-- RECORDS FOR THIS TASK follows --
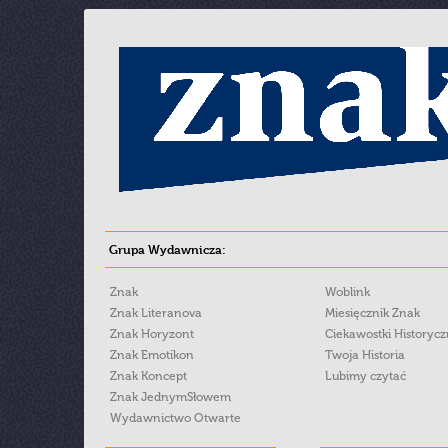
Grupa Wydawnicza:
Znak
Woblink
Znak Literanova
Miesięcznik Znak
Znak Horyzont
Ciekawostki Historyc
Znak Emotikon
Twoja Historia
Znak Koncept
Lubimy czytać
Znak JednymSłowem
Wydawnictwo Otwarte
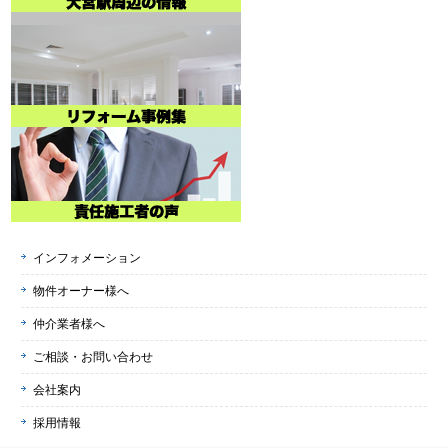
インフォメーション
物件オーナー様へ
仲介業者様へ
ご相談・お問い合わせ
会社案内
採用情報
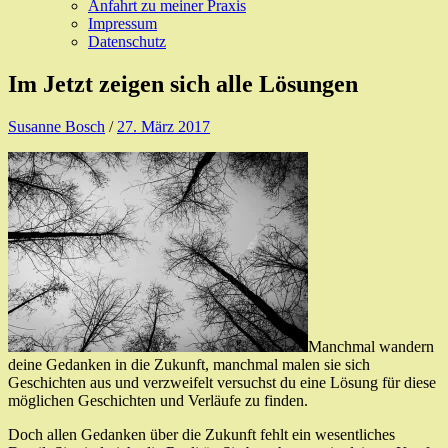
Anfahrt zu meiner Praxis
Impressum
Datenschutz
Im Jetzt zeigen sich alle Lösungen
Susanne Bosch
/
27. März 2017
Manchmal wandern
deine Gedanken in die Zukunft, manchmal malen sie sich
Geschichten aus und verzweifelt versuchst du eine Lösung für diese
möglichen Geschichten und Verläufe zu finden.
Doch allen Gedanken über die Zukunft fehlt ein wesentliches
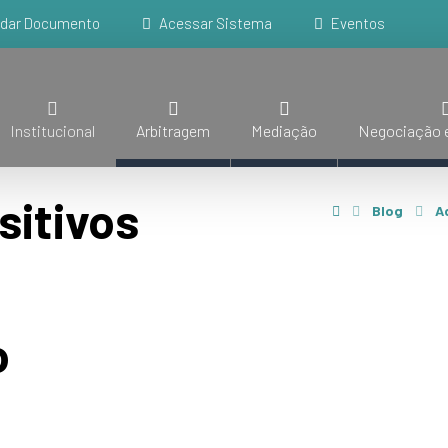
idar Documento
Acessar Sistema
Eventos
Institucional
Arbitragem
Mediação
Negociação e
itivos
Blog
A
o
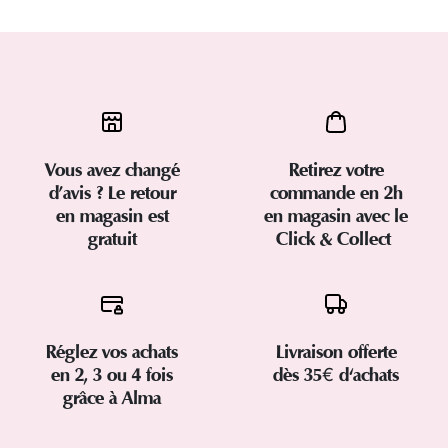
Vous avez changé
Retirez votre
d’avis ? Le retour
commande en 2h
en magasin est
en magasin avec le
gratuit
Click & Collect
Réglez vos achats
Livraison offerte
en 2, 3 ou 4 fois
dès 35€ d'achats
grâce à Alma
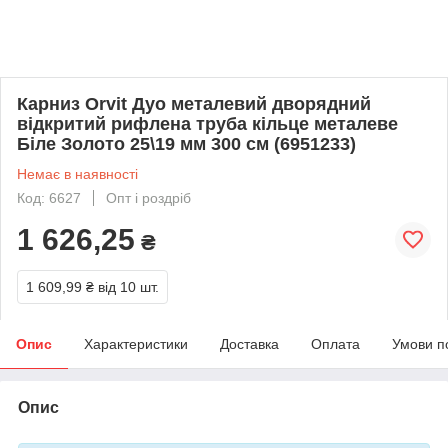
Карниз Orvit Дуо металевий дворядний
відкритий рифлена труба кільце металеве
Біле Золото 25\19 мм 300 см (6951233)
Немає в наявності
Код: 6627
Опт і роздріб
1 626,25
₴
1 609,99 ₴
від 10 шт.
Опис
Характеристики
Доставка
Оплата
Умови п
Опис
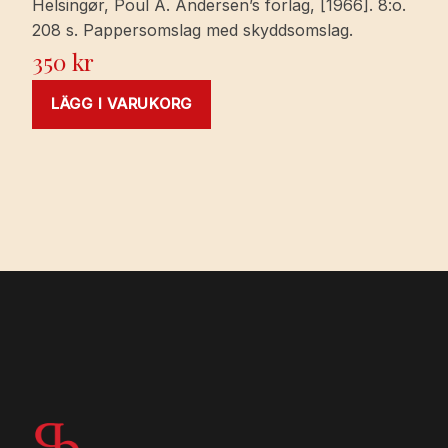
Helsingør, Poul A. Andersen’s forlag, [1966]. 8:o.
208 s. Pappersomslag med skyddsomslag.
350
kr
LÄGG I VARUKORG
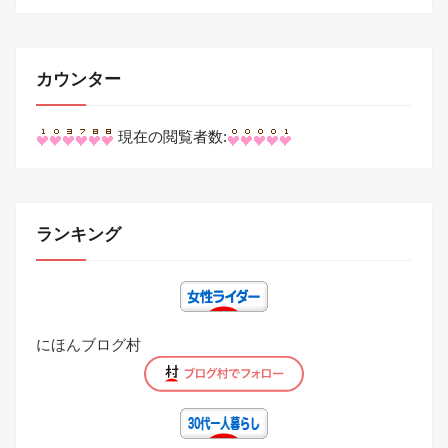
カウンター
現在の閲覧者数:
ランキング
にほんブログ村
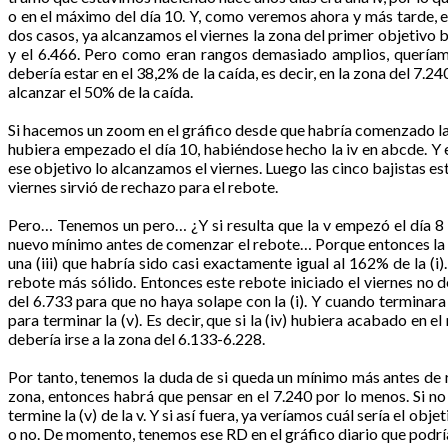
o en el máximo del día 10. Y, como veremos ahora y más tarde, es
dos casos, ya alcanzamos el viernes la zona del primer objetivo ba
y el 6.466. Pero como eran rangos demasiado amplios, queríamo
debería estar en el 38,2% de la caída, es decir, en la zona del 7.2
alcanzar el 50% de la caída.
Si hacemos un zoom en el gráfico desde que habría comenzado la 
hubiera empezado el día 10, habiéndose hecho la iv en abcde. Y en
ese objetivo lo alcanzamos el viernes. Luego las cinco bajistas est
viernes sirvió de rechazo para el rebote.
Pero… Tenemos un pero… ¿Y si resulta que la v empezó el día 8 
nuevo mínimo antes de comenzar el rebote… Porque entonces la caíd
una (iii) que habría sido casi exactamente igual al 162% de la (i
rebote más sólido. Entonces este rebote iniciado el viernes no d
del 6.733 para que no haya solape con la (i). Y cuando terminara
para terminar la (v). Es decir, que si la (iv) hubiera acabado en 
debería irse a la zona del 6.133-6.228.
Por tanto, tenemos la duda de si queda un mínimo más antes de r
zona, entonces habrá que pensar en el 7.240 por lo menos. Si 
termine la (v) de la v. Y si así fuera, ya veríamos cuál sería el o
o no. De momento, tenemos ese RD en el gráfico diario que podrí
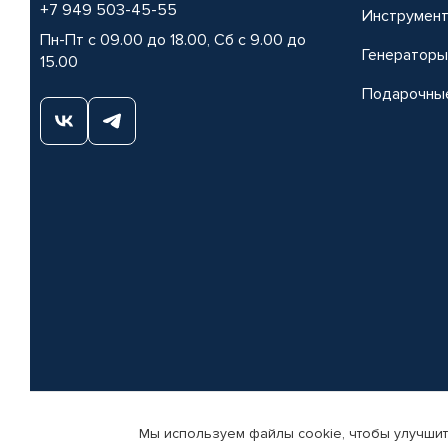
+7 949 503-45-55
Инструмен
Пн-Пт с 09.00 до 18.00, Сб с 9.00 до
Генераторы
15.00
Подарочны
Мы используем файлы cookie, чтобы улучшит
© КАМАЗ ЦЕНТР ДОНЕЦК, 2015-2026. Все права защищены. Интернет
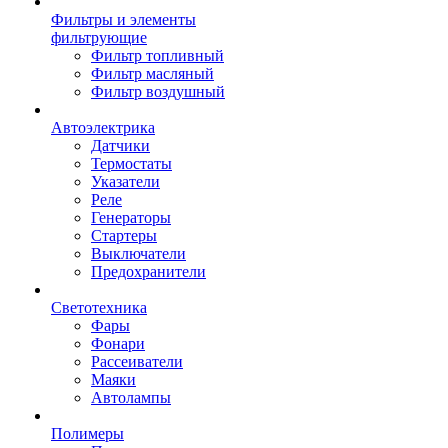
Фильтры и элементы
фильтрующие
Фильтр топливный
Фильтр масляный
Фильтр воздушный
Автоэлектрика
Датчики
Термостаты
Указатели
Реле
Генераторы
Стартеры
Выключатели
Предохранители
Светотехника
Фары
Фонари
Рассеиватели
Маяки
Автолампы
Полимеры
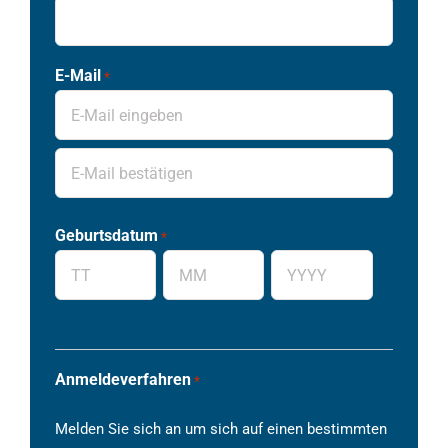
E-Mail
*
E-
Mail
eingeben
E-
Geburtsdatum
*
Mail
bestätigen
Tag
Monat
JJJJ
Anmeldeverfahren
*
Melden Sie sich an um sich auf einen bestimmten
-- RECORDS FOR THIS TASK concluded --
#### PROBLEM DESCRIPTION
Transcribe every record above exactly, leaving out the pictures.

#### WRITTEN RESPONSE
Grupa Wydawnicza:
Znak
Woblink
Znak Literanova
Miesięcznik Znak
Znak Horyzont
Ciekawostki Historyc
Znak Emotikon
Twoja Historia
Znak Koncept
Lubimy czytać
Znak JednymSłowem
Wydawnictwo Otwarte
インフォメーション
物件オーナー様へ
仲介業者様へ
ご相談・お問い合わせ
会社案内
採用情報
Anfahrt zu meiner Praxis
Impressum
Datenschutz
Im Jetzt zeigen sich alle Lösungen
Susanne Bosch
/
27. März 2017
Manchmal wandern
deine Gedanken in die Zukunft, manchmal malen sie sich
Geschichten aus und verzweifelt versuchst du eine Lösung für diese
möglichen Geschichten und Verläufe zu finden.
Doch allen Gedanken über die Zukunft fehlt ein wesentliches
idar Documento
Acessar Sistema
Eventos
Institucional
Arbitragem
Mediação
Negociação e
itivos
Blog
A
o
Vous avez changé
Retirez votre
d’avis ? Le retour
commande en 2h
en magasin est
en magasin avec le
gratuit
Click & Collect
Réglez vos achats
Livraison offerte
en 2, 3 ou 4 fois
dès 35€ d'achats
grâce à Alma
Карниз Orvit Дуо металевий дворядний
відкритий рифлена труба кільце металеве
Біле Золото 25\19 мм 300 см (6951233)
Немає в наявності
Код: 6627
Опт і роздріб
1 626,25
₴
1 609,99 ₴
від 10 шт.
Опис
Характеристики
Доставка
Оплата
Умови п
Опис
Helsingør, Poul A. Andersen’s forlag, [1966]. 8:o.
208 s. Pappersomslag med skyddsomslag.
350
kr
LÄGG I VARUKORG
カウンター
現在の閲覧者数:
ランキング
にほんブログ村
o en el máximo del día 10. Y, como veremos ahora y más tarde, es
dos casos, ya alcanzamos el viernes la zona del primer objetivo ba
y el 6.466. Pero como eran rangos demasiado amplios, queríamo
debería estar en el 38,2% de la caída, es decir, en la zona del 7.2
alcanzar el 50% de la caída.
Si hacemos un zoom en el gráfico desde que habría comenzado la 
hubiera empezado el día 10, habiéndose hecho la iv en abcde. Y en
ese objetivo lo alcanzamos el viernes. Luego las cinco bajistas est
viernes sirvió de rechazo para el rebote.
Pero… Tenemos un pero… ¿Y si resulta que la v empezó el día 8 
nuevo mínimo antes de comenzar el rebote… Porque entonces la caíd
una (iii) que habría sido casi exactamente igual al 162% de la (i
rebote más sólido. Entonces este rebote iniciado el viernes no d
del 6.733 para que no haya solape con la (i). Y cuando terminara
para terminar la (v). Es decir, que si la (iv) hubiera acabado en 
debería irse a la zona del 6.133-6.228.
Por tanto, tenemos la duda de si queda un mínimo más antes de r
zona, entonces habrá que pensar en el 7.240 por lo menos. Si 
termine la (v) de la v. Y si así fuera, ya veríamos cuál sería el o
o no. De momento, tenemos ese RD en el gráfico diario que podrí
+7 949 503-45-55
Инструмен
Пн-Пт с 09.00 до 18.00, Сб с 9.00 до
Генераторы
15.00
Подарочны
Мы используем файлы cookie, чтобы улучшит
© КАМАЗ ЦЕНТР ДОНЕЦК, 2015-2026. Все права защищены. Интернет
Фильтры и элементы
фильтрующие
Фильтр топливный
Фильтр масляный
Фильтр воздушный
Автоэлектрика
Датчики
Термостаты
Указатели
Реле
Генераторы
Стартеры
Выключатели
Предохранители
Светотехника
Фары
Фонари
Рассеиватели
Маяки
Автолампы
Полимеры
E-Mail
*
E-
Mail
eingeben
E-
Geburtsdatum
*
Mail
bestätigen
Tag
Monat
JJJJ
Anmeldeverfahren
*
Melden Sie sich an um sich auf einen bestimmten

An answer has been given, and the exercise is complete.